Air France tells families
‘no hope’ of survivors

Agence France-Presse . Paris

Air France bosses told families waiting at Charles de Gaulle airport for news of the missing Rio-Paris flight that there is no hope anyone on board is alive, a victims’ help group said Thursday.
   Chief executive Pierre-Henri Gourgeon and chairman Jean-Cyril Spinetta met relatives in a hotel near the airport Wednesday and said there was ‘no hope that there are any survivors,’ said Guillaume Denoix de Saint-Marc, a spokesman for the support group who attended the meeting.
   Many families of the 72 French victims of the mid-Atlantic crash on Monday have been staying in hotels in the airport in the hope of being reunited with their loved ones or at least to receive news of their fate.

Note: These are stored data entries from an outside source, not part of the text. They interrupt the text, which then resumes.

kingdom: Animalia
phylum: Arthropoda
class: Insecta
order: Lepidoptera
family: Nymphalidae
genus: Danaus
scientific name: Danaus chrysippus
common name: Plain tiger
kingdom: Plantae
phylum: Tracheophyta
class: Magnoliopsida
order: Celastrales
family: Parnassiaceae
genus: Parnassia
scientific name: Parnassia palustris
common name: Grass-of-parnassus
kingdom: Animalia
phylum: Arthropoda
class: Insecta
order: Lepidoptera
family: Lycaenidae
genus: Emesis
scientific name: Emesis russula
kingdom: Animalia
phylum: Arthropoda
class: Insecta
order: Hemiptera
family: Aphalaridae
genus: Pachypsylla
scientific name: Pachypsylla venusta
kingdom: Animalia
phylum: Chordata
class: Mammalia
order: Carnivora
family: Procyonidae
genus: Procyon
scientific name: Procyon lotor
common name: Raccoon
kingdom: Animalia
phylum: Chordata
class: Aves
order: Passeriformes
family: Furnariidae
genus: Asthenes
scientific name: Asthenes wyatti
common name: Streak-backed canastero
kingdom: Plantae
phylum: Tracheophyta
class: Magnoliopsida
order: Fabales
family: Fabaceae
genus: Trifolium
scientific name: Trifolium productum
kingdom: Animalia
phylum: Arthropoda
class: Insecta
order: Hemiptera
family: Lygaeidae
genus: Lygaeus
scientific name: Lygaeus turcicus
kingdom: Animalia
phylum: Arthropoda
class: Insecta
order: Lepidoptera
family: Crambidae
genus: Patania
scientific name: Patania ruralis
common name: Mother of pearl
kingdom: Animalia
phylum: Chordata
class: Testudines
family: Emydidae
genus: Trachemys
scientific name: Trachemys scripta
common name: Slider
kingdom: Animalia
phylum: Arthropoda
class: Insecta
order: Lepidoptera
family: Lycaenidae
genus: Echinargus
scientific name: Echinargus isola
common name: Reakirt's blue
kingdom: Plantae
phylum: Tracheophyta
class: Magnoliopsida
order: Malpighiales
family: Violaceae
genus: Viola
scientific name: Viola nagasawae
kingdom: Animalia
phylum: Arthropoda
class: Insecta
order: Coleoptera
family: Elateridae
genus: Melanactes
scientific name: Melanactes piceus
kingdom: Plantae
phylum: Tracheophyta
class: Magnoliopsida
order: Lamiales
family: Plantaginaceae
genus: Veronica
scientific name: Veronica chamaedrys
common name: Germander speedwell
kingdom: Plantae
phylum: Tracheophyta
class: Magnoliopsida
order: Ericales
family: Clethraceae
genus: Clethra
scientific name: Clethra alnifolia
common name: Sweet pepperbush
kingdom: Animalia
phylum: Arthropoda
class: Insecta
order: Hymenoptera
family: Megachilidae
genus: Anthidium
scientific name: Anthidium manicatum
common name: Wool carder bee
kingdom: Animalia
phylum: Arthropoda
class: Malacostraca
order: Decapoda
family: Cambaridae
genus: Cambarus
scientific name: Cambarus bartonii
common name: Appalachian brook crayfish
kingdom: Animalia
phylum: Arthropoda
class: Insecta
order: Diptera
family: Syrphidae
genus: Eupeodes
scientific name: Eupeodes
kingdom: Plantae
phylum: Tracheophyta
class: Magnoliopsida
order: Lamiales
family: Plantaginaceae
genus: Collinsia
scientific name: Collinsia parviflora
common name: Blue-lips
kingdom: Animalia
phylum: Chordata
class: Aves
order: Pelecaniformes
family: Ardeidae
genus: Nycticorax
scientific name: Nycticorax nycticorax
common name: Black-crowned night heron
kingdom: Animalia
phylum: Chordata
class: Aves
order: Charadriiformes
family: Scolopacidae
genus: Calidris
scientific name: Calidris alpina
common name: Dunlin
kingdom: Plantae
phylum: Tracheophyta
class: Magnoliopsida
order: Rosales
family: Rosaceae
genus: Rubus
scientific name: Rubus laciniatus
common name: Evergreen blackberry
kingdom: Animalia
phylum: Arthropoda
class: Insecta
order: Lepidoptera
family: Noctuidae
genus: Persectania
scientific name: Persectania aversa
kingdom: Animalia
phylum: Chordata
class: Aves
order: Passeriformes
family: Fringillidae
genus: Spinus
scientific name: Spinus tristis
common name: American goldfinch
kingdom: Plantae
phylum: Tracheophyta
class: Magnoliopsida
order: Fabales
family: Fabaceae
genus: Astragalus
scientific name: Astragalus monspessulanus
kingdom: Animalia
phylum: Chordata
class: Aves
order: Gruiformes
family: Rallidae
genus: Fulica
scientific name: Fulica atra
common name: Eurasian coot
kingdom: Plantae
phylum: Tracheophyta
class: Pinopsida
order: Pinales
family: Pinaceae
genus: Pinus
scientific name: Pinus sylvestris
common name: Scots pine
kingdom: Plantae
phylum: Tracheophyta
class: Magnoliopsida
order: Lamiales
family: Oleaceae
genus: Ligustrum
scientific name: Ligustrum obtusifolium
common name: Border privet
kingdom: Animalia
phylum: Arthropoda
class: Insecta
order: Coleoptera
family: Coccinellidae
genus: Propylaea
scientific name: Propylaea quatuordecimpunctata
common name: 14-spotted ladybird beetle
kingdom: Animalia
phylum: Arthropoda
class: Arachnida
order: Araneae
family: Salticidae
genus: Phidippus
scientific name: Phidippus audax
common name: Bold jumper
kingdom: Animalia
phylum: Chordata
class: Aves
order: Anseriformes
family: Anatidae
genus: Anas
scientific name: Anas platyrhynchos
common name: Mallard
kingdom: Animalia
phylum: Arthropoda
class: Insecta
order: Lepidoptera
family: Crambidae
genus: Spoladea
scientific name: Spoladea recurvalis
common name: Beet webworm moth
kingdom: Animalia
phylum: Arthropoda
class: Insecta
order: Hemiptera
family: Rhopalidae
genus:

Myanmar detains women, children
over rare protest

Agence France-Presse . Yangon

Myanmar’s military regime detained two women and four children on Thursday after they held a rare protest asking the US embassy to help obtain the release of a prisoner, an official said.
   The group unfurled a banner asking for assistance as the husband of one of the women had earlier been arrested by Myanmar authorities, the official said.
   ‘Two women and four children have been detained for questioning as they staged a small protest in front of the American embassy,’ the official said.
   The banner said ‘Please help as my husband was arrested unjustly,’ according to the official.


4 killed in Palestinian gunbattle
Agence France-Presse . Qalqiliya, West Bank

Three Hamas members and a Palestinian policeman were killed on Thursday in a gunbattle in the northern West Bank in the second such incident in less than a week, an official said.
   The shoot-out erupted in the northern town of Qalqiliya between the members of the Palestinian police and Hamas militants who had holed up in a house, an official with the security services said.
   The house belongs to a Hamas member held in detention by the Palestinian Authority and those who were said to be inside included Mohammed Ateyeh of Hamas’s armed wing, though it was unclear whether he had been killed.


Scandal-hit Australian
defence minister resigns

Agence France-Presse . Sydney

Australia’s defence minister Joel Fitzgibbon stepped down Thursday after a series of scandals, in the first major embarrassment for the prime minister, Kevin Rudd.
   Rudd, who announced the resignation at a hastily organised news conference, said Fitzgibbon had paid a ‘high price’ for his mistakes.
   ‘I’ve made clear to my ministers over a long period of time the government expects high standards of accountability on the part of its ministers,’ Rudd said.
   ‘All my ministers are familiar with that and it’s on that basis the minister has extended his resignation.’
   Rudd had been a staunch backer of Fitzgibbon despite some damaging revelations, including his links to a Chinese-Australian businesswoman accused of spying for Beijing.